— Assignment —
Word for word, restate the lines of the listing below from the line with "left wrist: (134, 185)" through the line with "right knee: (160, 390)", and do not include the pictures.

— Data —
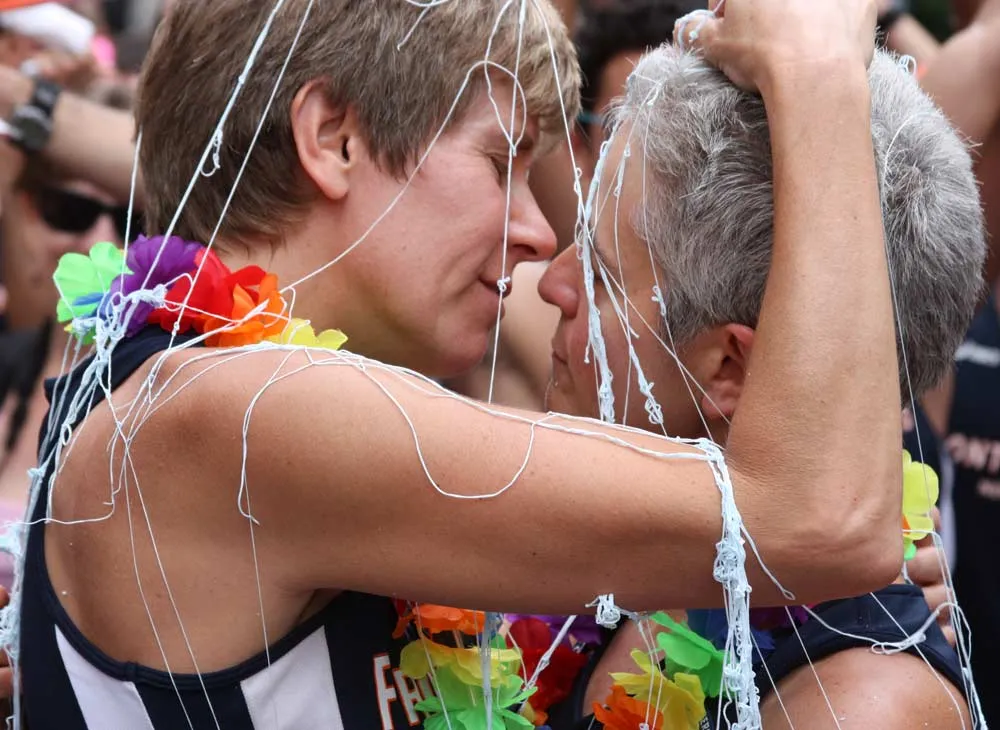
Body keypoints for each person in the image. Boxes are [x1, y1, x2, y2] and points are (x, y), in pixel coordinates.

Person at [14, 0, 920, 727]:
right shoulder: (247, 412)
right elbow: (822, 524)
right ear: (332, 138)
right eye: (501, 161)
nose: (536, 233)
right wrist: (818, 73)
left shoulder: (197, 385)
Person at [532, 42, 982, 729]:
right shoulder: (636, 550)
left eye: (601, 273)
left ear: (729, 369)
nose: (550, 282)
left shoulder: (857, 709)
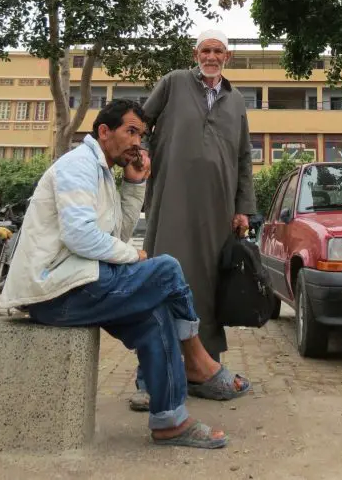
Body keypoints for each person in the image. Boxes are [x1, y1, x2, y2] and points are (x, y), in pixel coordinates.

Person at [0, 99, 233, 449]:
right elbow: (80, 236)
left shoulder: (104, 172)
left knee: (155, 317)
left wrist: (134, 185)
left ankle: (170, 421)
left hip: (82, 284)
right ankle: (198, 358)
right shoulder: (79, 165)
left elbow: (114, 237)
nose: (138, 142)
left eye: (142, 134)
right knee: (166, 269)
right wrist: (134, 256)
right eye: (131, 131)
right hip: (55, 292)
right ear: (104, 131)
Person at [130, 28, 255, 410]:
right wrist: (141, 156)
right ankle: (149, 378)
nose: (212, 56)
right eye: (206, 50)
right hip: (170, 199)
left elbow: (244, 158)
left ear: (227, 57)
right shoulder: (173, 83)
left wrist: (243, 208)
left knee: (208, 286)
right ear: (196, 53)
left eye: (218, 50)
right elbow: (140, 122)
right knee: (164, 280)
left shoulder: (236, 102)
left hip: (218, 209)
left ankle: (205, 369)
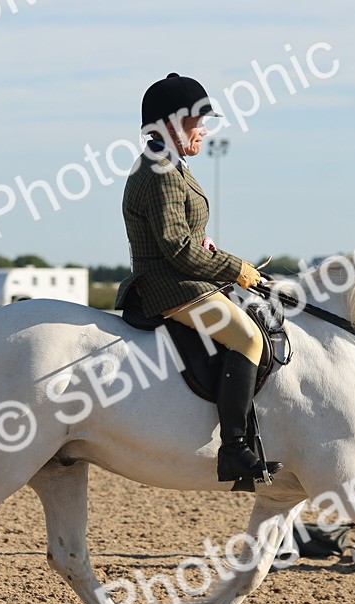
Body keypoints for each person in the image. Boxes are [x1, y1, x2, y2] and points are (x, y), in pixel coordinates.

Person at [115, 72, 281, 484]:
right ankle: (235, 448)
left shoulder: (171, 166)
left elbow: (187, 239)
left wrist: (212, 249)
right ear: (170, 124)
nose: (204, 131)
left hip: (184, 278)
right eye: (197, 122)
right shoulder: (160, 172)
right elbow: (178, 250)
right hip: (171, 287)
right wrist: (237, 269)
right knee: (248, 337)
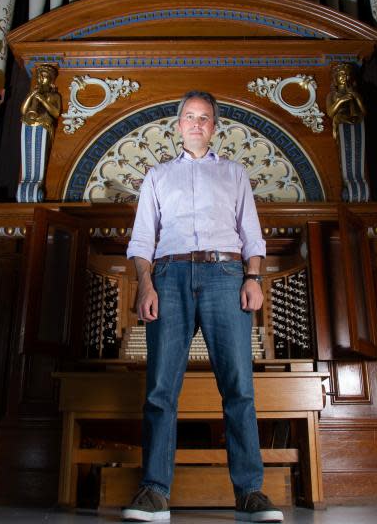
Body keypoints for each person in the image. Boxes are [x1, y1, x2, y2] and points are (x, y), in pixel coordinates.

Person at [122, 91, 283, 523]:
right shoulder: (156, 176)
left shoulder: (235, 173)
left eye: (205, 118)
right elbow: (141, 240)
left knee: (238, 389)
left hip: (225, 277)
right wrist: (145, 284)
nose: (196, 123)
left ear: (214, 127)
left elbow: (252, 235)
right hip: (168, 277)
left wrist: (253, 279)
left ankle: (250, 493)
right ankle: (154, 492)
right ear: (178, 125)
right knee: (160, 390)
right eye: (189, 117)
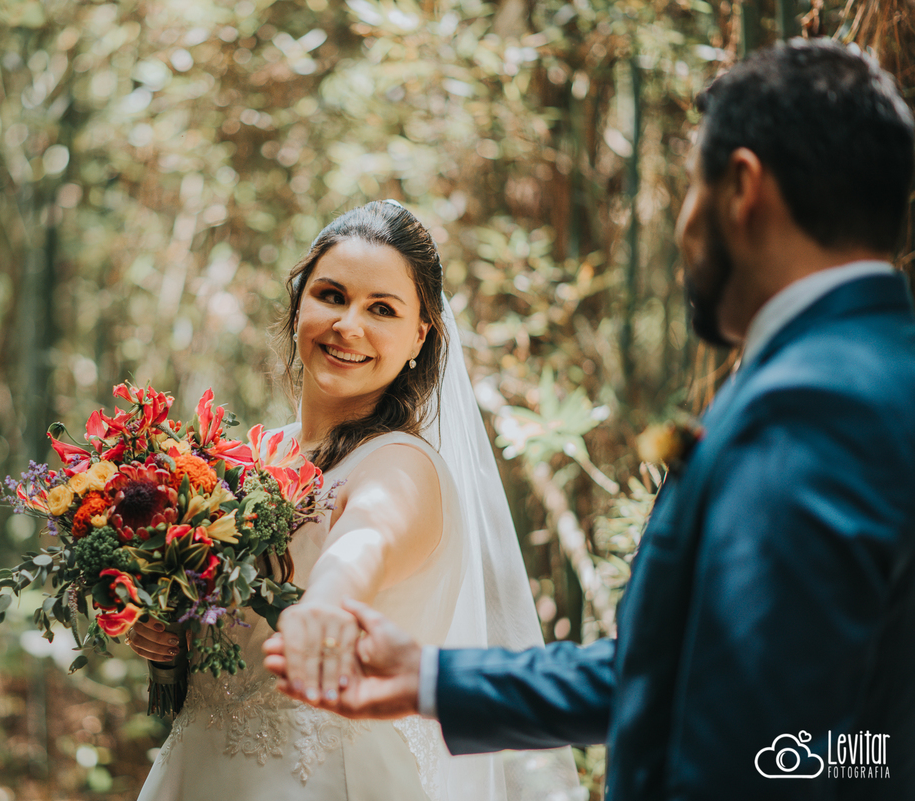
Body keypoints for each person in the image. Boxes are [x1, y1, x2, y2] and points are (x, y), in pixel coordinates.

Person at [266, 39, 915, 800]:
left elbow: (780, 738)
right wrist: (434, 678)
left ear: (741, 187)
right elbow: (687, 676)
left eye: (689, 188)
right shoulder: (861, 369)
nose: (683, 223)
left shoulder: (818, 401)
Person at [129, 200, 579, 800]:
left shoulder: (401, 466)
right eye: (332, 296)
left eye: (382, 309)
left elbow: (365, 540)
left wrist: (328, 602)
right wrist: (169, 637)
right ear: (299, 306)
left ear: (419, 336)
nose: (348, 326)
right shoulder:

— The answer —
left wrist: (134, 185)
left ankle: (170, 421)
left hip: (82, 284)
right ankle: (198, 358)
right shoulder: (79, 165)
left elbow: (114, 237)
nose: (138, 142)
left eye: (142, 134)
right knee: (166, 269)
right wrist: (134, 256)
right eye: (131, 131)
right hip: (55, 292)
right ear: (104, 131)
Person at [130, 28, 255, 410]:
right wrist: (141, 156)
right ankle: (149, 378)
nose: (212, 56)
right eye: (206, 50)
right hip: (170, 199)
left elbow: (244, 158)
left ear: (227, 57)
right shoulder: (173, 83)
left wrist: (243, 208)
left knee: (208, 286)
right ear: (196, 53)
left eye: (218, 50)
right elbow: (140, 122)
right knee: (164, 280)
left shoulder: (236, 102)
left hip: (218, 209)
left ankle: (205, 369)
Body keypoints for each person in the image. Boxes are [x1, y1, x2, y2] and points are (x, y), in pixel coordinates.

Person at [115, 72, 281, 484]:
right ankle: (235, 448)
left shoulder: (171, 166)
left elbow: (187, 239)
left wrist: (212, 249)
right ear: (170, 124)
nose: (204, 131)
left hip: (184, 278)
right eye: (197, 122)
right shoulder: (160, 172)
right elbow: (178, 250)
right hip: (171, 287)
right wrist: (237, 269)
right knee: (248, 337)
Body keypoints for each person in the image. Boxes are [x1, y1, x2, y2] and points are (x, y), in pixel coordinates.

Person at [122, 91, 283, 523]:
right shoulder: (156, 176)
left shoulder: (235, 173)
left eye: (205, 118)
right elbow: (141, 240)
left knee: (238, 389)
left hip: (225, 277)
right wrist: (145, 284)
nose: (196, 123)
left ear: (214, 127)
left elbow: (252, 235)
right hip: (168, 277)
left wrist: (253, 279)
left ankle: (250, 493)
right ankle: (154, 492)
right ear: (178, 125)
right knee: (160, 390)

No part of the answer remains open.